Estamos en plena reserva navajo, los indios que controlan la zona, a los que algunos turistas contratan tours guiados por el valle. Paseos en jeep, a pie o a caballo, pero nosotros lo recorremos con nuestro coche, parándonos aquí y allá, admirando el entorno desde todos los puntos de vista, encontrándonos con los indios que venden sus mercancías en medio del camino polvoriento, viendo cómo sale una expedición de japoneses que se pierde entre las montañas.

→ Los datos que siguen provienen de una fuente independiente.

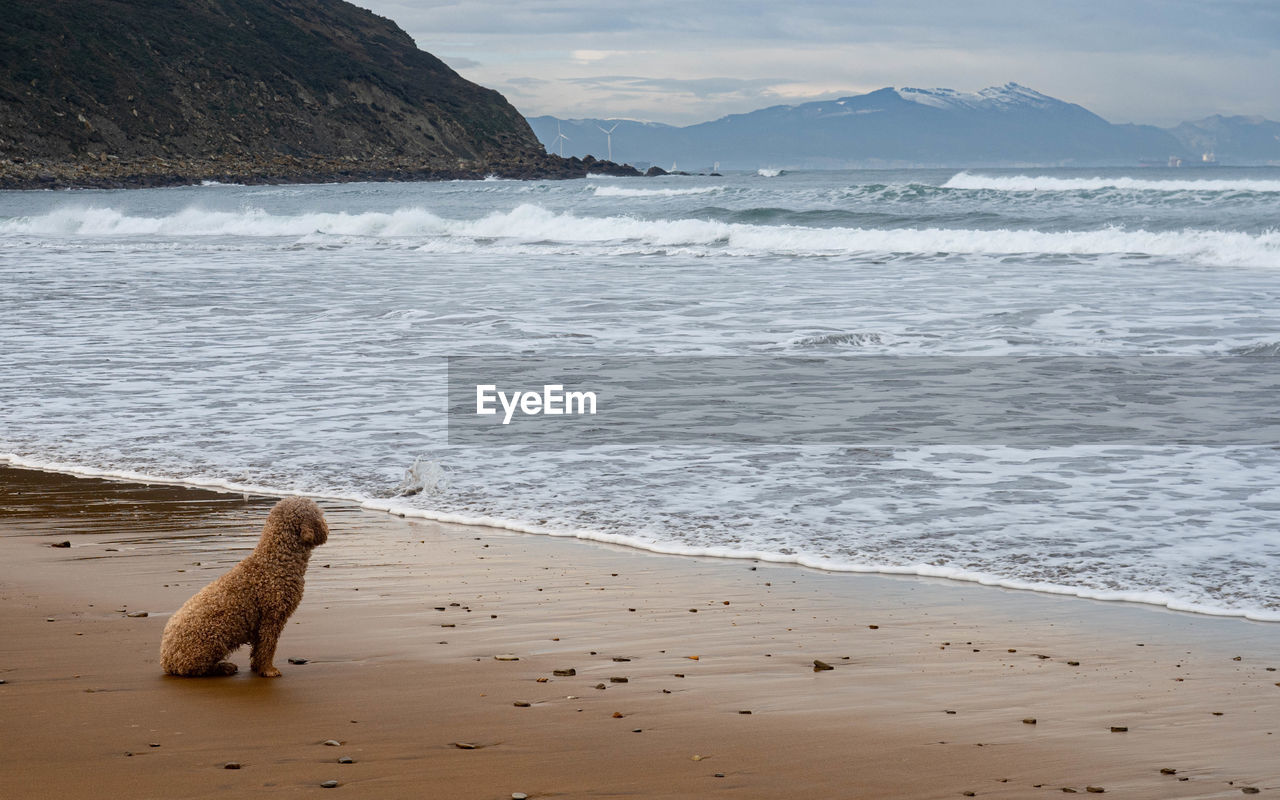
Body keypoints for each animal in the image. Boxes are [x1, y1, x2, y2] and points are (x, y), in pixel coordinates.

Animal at [159, 496, 327, 675]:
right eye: (319, 513)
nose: (327, 526)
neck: (276, 559)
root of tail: (166, 660)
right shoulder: (271, 617)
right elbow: (268, 646)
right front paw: (268, 669)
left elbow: (259, 648)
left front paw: (257, 667)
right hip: (213, 640)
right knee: (199, 668)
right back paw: (223, 667)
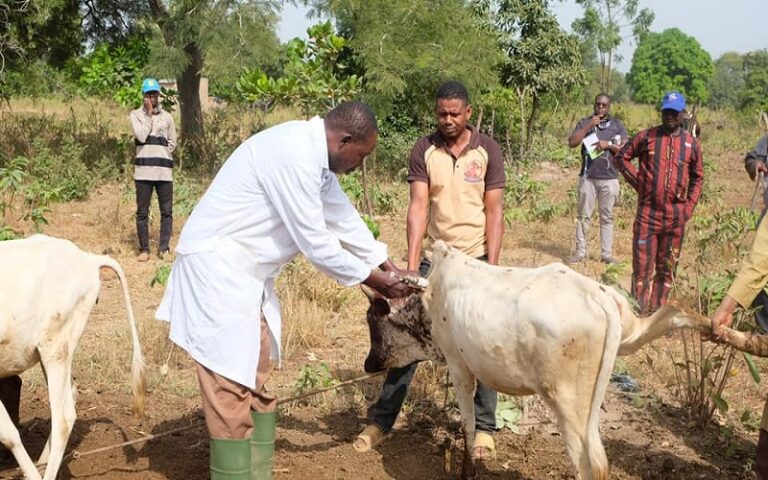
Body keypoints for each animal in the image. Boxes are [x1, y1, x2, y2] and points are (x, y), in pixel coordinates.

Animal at [0, 235, 146, 480]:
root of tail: (87, 259)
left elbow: (7, 433)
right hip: (55, 352)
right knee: (70, 399)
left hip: (55, 349)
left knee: (63, 419)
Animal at [364, 240, 712, 480]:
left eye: (372, 320)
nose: (369, 365)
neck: (428, 299)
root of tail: (597, 296)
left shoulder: (458, 364)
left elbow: (467, 424)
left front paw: (467, 471)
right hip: (628, 333)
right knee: (672, 311)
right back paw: (714, 328)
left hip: (568, 404)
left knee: (588, 463)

Hemos intentado reservar una noche en un hogan, una típica casa india hecha de adobe y madera. Despertarse en el Monument Valley, o Valle de las Rocas, como lo llamaban los primeros indios, debe ser inolvidable. Pero estamos en temporada alta, y los hogan no abundan. Preguntamos a una mujer navajo que alquila uno, y nos dice, parcamente, que está ya reservado. Que si queremos nos deja una tienda de campaña que podemos instalar junto a su tráiler-casa. Nos cierra la puerta en las narices y nos deja pensarlo. La idea nos seduce; a decir verdad, nos seduce muchísimo, pero al final decidimos pasar de largo. Dormir en el hogan tenía su gracia, pero ahora la perspectiva es hacer noche junto al grupo de turistas que se nos han adelantado.

Emprendemos la marcha hacia Flagstaff; otra vez la carretera y la soledad nos acompañan, que rompen a veces las manadas de caballos que caminan en fila junto al asfalto, con la cabeza gacha, soportando como pueden la canícula de agosto. A medio camino, nos paramos. El paisaje es demasiado abrumador, majestuoso ahora que se pone el sol; inconmensurable. Dejamos el coche al borde del camino y nos concedemos el momento romántico del viaje. Nos olvidamos de que se hace tarde y no tenemos dónde dormir, que mañana hay que madrugar para ir al Gran Cañón, que la noche en Arizona es fría y despiadada. Sienta bien esta pausa en el camino, este paréntesis para conectar con el paisaje, con la madre tierra que un día poseyeron los indios.

Ya tenemos nuestro final made in Hollywood, así que volvemos a la carretera a que nos engulla la noche. Recuerdo que pensé que el Gran Cañón no podría superar aquello. Afortunadamente, me equivocaba.